I once read that a sender’s act of kindness will have a positive effect chemically not only on the receiver but on the sender AND on anyone else that was around that act of kindness. This means that the thoughts we have towards someone not only affect our own well-being but the wellbeing of the one the thoughts are intended for and those that may be involved as well. I believe that your acts of kindness in prayer and thought had an effect on Chris as his surgery went so well.

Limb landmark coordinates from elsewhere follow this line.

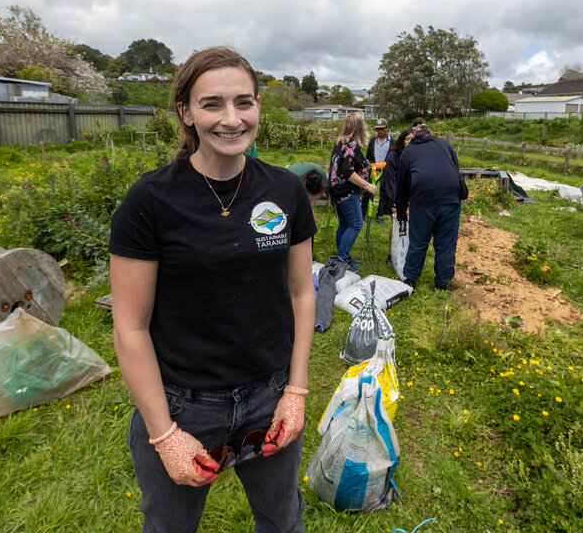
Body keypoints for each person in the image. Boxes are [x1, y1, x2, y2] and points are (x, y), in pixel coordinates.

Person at [109, 46, 316, 533]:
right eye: (212, 104)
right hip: (182, 403)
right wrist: (164, 435)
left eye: (244, 102)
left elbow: (302, 293)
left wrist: (296, 390)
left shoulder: (285, 191)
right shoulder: (151, 200)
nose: (231, 119)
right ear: (185, 112)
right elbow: (130, 325)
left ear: (259, 107)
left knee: (283, 521)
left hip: (270, 395)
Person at [395, 123, 462, 291]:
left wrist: (401, 212)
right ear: (431, 135)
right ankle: (443, 283)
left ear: (415, 137)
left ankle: (411, 280)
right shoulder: (445, 144)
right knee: (446, 243)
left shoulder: (409, 151)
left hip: (423, 201)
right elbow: (456, 170)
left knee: (418, 242)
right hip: (451, 200)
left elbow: (402, 185)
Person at [328, 113, 375, 272]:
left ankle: (341, 257)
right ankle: (342, 259)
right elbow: (348, 172)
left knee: (344, 224)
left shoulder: (340, 143)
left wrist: (330, 194)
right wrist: (367, 185)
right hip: (346, 191)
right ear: (359, 127)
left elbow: (333, 169)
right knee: (355, 224)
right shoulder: (351, 145)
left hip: (336, 190)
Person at [380, 128, 415, 265]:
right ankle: (391, 254)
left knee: (409, 226)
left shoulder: (415, 156)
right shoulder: (393, 156)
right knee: (396, 225)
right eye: (408, 139)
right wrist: (397, 204)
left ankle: (405, 253)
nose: (410, 141)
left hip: (410, 195)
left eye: (413, 139)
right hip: (392, 194)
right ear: (402, 140)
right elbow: (391, 181)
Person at [362, 119, 391, 224]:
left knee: (383, 193)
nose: (380, 131)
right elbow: (368, 157)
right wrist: (371, 166)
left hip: (386, 171)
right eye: (378, 129)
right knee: (368, 191)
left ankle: (380, 215)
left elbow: (394, 157)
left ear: (387, 128)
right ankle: (363, 213)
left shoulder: (393, 142)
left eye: (382, 128)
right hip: (373, 170)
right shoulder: (372, 141)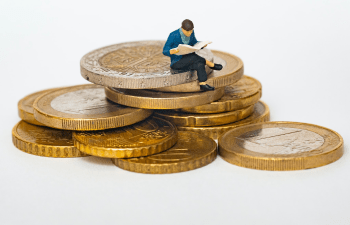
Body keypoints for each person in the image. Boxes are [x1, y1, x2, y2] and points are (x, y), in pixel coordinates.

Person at [162, 19, 223, 91]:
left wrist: (201, 44)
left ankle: (202, 84)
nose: (190, 33)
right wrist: (171, 51)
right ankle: (211, 65)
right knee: (193, 57)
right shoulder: (173, 35)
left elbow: (194, 42)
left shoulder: (191, 33)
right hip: (177, 62)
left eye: (191, 31)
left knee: (199, 63)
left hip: (190, 60)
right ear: (182, 29)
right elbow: (165, 50)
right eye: (187, 31)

I was so fortunate to attend Meaghan’s wedding on Saturday. Our beautiful and wonderful BYSJ teacher married her 7 year sweetheart, Brad, in a ceremony and reception that was elegant, intimate and meaningful. Meaghan planned all of it, meticulously making sure that all of us who attended felt the importance of what we are in her (and Brad’s) life. It was a Catholic wedding and nice for me to experience in the midst of this Chris crisis. I was brought up strict Catholic and found myself reciting verses as if I was 10 again. The priest was an elder, established and fantastic in his homily about this sacrament of Matrimony.
His choice of words were not so much celebratory as they were real. His reflection on marriage was not only on Meaghan and Brad but on all of us – the community that surrounded Meaghan and Brad. “It’s the imperfections that make the relationship. Imperfections deepen our love for each other as a couple and as a community as we experience together our humanness.” What I heard from this was that our community is only as good as the degree to which we are all willing to be human together. Chris inspires all of us at BYSJ in the willingness to show his humanity. Life may put us in a wedding dress, a hospital gown or yoga clothes, but take that away and what we are left with is efforts that support, help, and accept our humanity and the imperfections that go along with it. Thank you Chris for bringing our community even closer as we walk with you this expression of being human! We love you.